I love Italian hoagies with lots of onions, sweet and hot peppers, with oil and vinegar. I also love cheese steaks, with sauce onions and mushrooms. I prefer a nice hard chewy roll. I also love cheese steak hoagies (weber, california style steak), steak, cheese, a little sauce, a little mayo, lettuce, tomato, onitons. 

Pulled pork BBQ is hard to beat, with cole slaw on the side or on the sandwich. 

I also love all sorts of regular sandwiches....too many to list.


----------



## DahFISH (Mar 22, 2008)

Hey esquired,
Mama mia's, one in Hatfield the other in Quakertown very good eats if you get up that way.

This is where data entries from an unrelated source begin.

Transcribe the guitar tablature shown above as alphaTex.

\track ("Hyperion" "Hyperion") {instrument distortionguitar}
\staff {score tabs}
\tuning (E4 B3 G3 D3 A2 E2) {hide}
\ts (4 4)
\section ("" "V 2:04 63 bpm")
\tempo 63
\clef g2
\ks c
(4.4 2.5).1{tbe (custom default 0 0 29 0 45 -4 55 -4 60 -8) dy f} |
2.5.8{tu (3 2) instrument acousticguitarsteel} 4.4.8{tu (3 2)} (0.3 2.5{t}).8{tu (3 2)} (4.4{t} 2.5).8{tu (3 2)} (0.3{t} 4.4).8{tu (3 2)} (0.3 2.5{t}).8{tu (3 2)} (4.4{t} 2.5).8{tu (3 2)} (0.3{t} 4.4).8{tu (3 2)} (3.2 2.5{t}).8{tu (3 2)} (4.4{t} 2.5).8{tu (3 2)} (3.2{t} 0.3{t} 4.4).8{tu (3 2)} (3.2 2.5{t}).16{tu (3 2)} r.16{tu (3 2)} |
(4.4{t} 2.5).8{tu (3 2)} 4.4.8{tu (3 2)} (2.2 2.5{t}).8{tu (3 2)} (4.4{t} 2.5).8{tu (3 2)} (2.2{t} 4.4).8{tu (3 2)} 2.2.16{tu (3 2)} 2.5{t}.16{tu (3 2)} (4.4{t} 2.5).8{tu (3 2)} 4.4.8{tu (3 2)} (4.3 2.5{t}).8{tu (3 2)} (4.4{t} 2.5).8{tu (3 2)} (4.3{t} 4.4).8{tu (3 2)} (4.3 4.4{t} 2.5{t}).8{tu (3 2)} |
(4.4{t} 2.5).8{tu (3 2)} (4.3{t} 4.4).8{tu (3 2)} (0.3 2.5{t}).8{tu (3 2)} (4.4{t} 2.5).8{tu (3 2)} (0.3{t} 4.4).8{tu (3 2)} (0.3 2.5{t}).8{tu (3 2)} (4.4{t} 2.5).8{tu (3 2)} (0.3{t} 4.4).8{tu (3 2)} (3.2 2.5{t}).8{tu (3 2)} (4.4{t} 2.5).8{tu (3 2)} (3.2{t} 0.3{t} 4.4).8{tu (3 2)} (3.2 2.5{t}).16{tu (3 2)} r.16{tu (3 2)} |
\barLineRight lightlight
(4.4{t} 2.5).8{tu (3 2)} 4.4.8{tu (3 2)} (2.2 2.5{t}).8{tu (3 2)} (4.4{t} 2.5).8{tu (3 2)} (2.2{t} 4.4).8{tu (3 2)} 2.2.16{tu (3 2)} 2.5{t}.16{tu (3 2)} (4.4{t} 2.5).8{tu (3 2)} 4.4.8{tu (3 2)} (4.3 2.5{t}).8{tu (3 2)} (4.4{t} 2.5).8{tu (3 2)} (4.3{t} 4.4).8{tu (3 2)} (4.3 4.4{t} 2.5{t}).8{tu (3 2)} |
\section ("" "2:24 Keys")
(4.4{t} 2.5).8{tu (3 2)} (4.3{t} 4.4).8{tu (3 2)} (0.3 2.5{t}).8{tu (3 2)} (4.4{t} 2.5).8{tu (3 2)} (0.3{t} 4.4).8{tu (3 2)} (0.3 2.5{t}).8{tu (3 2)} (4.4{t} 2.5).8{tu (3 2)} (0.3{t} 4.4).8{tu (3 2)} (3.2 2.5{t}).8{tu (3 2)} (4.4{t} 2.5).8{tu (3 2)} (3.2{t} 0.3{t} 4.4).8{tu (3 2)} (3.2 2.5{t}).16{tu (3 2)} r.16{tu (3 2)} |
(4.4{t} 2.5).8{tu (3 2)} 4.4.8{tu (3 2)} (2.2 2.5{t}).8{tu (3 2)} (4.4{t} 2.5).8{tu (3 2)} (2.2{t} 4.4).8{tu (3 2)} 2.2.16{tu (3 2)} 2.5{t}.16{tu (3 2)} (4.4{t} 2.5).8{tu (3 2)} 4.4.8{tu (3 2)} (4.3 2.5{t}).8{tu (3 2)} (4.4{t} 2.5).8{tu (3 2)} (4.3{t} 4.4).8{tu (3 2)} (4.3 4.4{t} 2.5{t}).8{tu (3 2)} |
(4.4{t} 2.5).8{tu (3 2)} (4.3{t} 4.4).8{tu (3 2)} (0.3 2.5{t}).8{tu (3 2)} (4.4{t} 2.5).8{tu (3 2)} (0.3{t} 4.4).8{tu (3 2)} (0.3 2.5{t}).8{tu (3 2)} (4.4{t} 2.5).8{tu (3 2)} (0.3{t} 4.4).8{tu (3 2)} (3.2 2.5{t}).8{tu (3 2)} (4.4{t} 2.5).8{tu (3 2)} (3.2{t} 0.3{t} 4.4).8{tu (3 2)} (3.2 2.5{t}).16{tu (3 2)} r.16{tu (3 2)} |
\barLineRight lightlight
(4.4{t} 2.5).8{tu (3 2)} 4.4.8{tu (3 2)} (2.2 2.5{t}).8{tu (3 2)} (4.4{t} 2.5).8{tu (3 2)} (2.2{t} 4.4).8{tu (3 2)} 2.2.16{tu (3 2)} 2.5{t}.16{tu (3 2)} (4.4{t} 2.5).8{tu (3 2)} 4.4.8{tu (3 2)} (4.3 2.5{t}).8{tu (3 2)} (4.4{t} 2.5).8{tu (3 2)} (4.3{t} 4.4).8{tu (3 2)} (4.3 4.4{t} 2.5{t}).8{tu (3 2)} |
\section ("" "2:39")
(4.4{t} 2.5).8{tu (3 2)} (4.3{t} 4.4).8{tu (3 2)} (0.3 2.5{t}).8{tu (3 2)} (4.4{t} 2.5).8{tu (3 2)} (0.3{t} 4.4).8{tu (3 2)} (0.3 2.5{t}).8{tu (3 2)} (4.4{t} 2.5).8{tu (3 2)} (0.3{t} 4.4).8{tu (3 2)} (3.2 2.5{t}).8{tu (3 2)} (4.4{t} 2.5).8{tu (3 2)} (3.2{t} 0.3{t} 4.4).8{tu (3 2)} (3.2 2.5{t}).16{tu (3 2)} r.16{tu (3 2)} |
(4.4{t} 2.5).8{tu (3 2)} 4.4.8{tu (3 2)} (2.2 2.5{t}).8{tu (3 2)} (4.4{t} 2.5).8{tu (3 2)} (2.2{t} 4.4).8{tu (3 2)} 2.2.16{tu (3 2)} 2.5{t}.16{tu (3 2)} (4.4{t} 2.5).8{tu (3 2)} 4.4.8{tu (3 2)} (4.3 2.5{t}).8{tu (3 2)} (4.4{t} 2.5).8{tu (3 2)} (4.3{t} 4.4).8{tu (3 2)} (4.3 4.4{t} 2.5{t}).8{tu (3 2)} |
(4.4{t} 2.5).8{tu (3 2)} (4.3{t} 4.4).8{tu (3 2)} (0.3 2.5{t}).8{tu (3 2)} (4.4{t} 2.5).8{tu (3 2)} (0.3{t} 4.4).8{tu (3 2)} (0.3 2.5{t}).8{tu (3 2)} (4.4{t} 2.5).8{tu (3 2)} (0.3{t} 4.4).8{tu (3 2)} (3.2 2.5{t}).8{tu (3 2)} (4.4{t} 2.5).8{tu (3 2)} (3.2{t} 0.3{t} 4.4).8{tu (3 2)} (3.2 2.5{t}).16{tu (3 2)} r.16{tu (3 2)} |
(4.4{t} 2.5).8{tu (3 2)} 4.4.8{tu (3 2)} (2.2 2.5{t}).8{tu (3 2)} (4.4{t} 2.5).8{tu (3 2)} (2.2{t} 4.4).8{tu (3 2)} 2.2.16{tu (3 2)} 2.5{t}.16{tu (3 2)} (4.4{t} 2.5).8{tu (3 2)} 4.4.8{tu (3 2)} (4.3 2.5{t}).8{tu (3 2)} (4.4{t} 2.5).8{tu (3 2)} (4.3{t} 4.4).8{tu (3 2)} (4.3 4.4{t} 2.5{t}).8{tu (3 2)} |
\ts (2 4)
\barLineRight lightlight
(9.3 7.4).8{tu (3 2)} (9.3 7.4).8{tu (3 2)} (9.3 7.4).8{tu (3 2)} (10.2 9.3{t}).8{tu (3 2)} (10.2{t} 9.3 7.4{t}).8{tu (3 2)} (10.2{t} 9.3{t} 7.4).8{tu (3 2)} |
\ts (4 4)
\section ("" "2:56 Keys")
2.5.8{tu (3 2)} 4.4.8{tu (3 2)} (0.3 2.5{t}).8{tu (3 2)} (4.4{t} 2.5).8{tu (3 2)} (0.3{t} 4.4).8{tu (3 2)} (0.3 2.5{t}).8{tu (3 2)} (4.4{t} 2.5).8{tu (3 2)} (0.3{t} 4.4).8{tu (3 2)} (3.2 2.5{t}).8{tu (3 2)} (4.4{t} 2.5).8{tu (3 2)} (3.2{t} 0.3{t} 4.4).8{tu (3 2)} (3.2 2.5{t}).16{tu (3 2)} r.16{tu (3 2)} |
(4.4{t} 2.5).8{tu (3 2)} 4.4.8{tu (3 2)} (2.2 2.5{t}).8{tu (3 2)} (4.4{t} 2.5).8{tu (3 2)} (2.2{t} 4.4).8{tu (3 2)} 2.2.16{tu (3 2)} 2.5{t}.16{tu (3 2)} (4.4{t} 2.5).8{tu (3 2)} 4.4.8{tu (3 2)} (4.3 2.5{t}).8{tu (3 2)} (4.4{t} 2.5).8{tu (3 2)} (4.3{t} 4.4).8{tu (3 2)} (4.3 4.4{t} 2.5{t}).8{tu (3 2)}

Another favorite of mine is for breakfast, I toast up some english muffins, fry up some eggs. top the eggs with prosciutto,provolone and roasted red peppers. Some times I use a long hoagie roll and make a dinner out of it.


----------



## Captain Ahab (Mar 22, 2008)

Well since I live between Hatfield and Quakertown I can get a Michaels no matter which way I go  


Thanks!

What is up with the new name?


----------



## DahFISH (Mar 22, 2008)

Check out new name thread


----------



## Zman (Mar 23, 2008)

Primanti Brothers. Pastrami & Cheese. Check out this heart attack!


----------



## dougdad (Mar 23, 2008)

Homemade Bacon, egg, and cheese burger, with lett. and tomato. eeeemmmmm gggoooodddd LOL


----------